Carrying on the motto of doing what’s right, even when no one is looking, is evident in the care the brothers put into the appearance of their farm, particularly the hog barn sites even though not all are visible from public roads.

In addition to Grant, Kurt’s daughter Gracie, 15, spends a lot of time mowing grass around the hog barns, and weeds are kept under control. None of that adds a dollar to the Kaups’ bank accounts, but the benefits are immeasurable in the court of public opinion as some of their hog sites are visible from public roads.

“When you’re doing things right, it’s not directly cash in the account in the short term,” Kurt says. “It’s long-term rewards.”

Kurt also hopes that long-term rewards may play out in the event that his four children, Gage, 12, and Graylee, 6, in addition to Grant and Gracie, will have the opportunity to come back to the farm. “We try to keep them out there.

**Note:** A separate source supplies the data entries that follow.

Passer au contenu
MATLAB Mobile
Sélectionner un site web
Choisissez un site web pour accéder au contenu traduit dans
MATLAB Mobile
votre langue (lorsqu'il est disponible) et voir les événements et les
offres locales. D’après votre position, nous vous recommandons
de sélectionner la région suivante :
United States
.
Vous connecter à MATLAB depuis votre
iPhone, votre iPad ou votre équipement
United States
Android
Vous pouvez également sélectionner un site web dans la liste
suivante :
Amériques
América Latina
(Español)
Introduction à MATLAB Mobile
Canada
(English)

They all enjoy working on the farm,” Kurt says. “I can definitely see them all being a part of it.”

Local livestock impact

Aside from the obvious benefit the hog operation brings to K&W Farms, the brothers see livestock in general as benefiting the local area and economy. “Feeding livestock in the local area, regardless of where the grain is being used, absolutely improves basis for the local grain production,” Kurt says.

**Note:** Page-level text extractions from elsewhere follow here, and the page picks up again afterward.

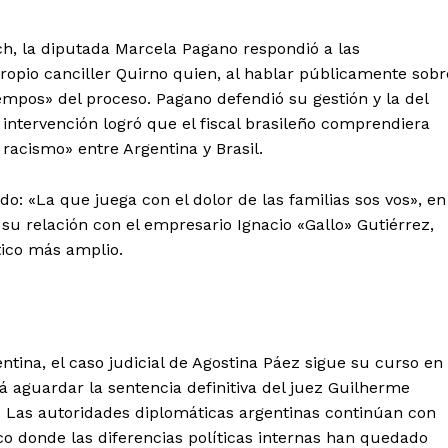
ch, la diputada Marcela Pagano respondió a las
propio canciller Quirno quien, al hablar públicamente sobr
empos» del proceso. Pagano defendió su gestión y la del
ntervención logró que el fiscal brasileño comprendiera
l racismo» entre Argentina y Brasil.
do: «La que juega con el dolor de las familias sos vos», en
 su relación con el empresario Ignacio «Gallo» Gutiérrez,
tico más amplio.
entina, el caso judicial de Agostina Páez sigue su curso en
á aguardar la sentencia definitiva del juez Guilherme
. Las autoridades diplomáticas argentinas continúan con
co donde las diferencias políticas internas han quedado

Sandhills Elite Genetics provides the feed for the Premier Pork rations, but Wayne says the “corn that we produce would equal what these pigs are consuming.”

In addition to the improved basis that Kurt feels livestock production adds to the local market, he believes an often-overlooked benefit of livestock is the tax base added to local communities and school districts therein. “You don’t build more land to tax,” he says. “This is a benefit on top of the real estate that’s here.”

According to the Nebraska Department of Agriculture, pork production generates more than $813 million in annual cash receipts, while beef production adds about $10.6 billion. Milk sales come in at more than $232 million in annual agriculture receipts.

To maintain that economic impact, it takes good stewards of the ground that implement soil conservation measures and proper manure management. As Kurt puts it, “It all contributes to an end result that we all shoot for.” And the Kaups will keep doing it even if no one is looking.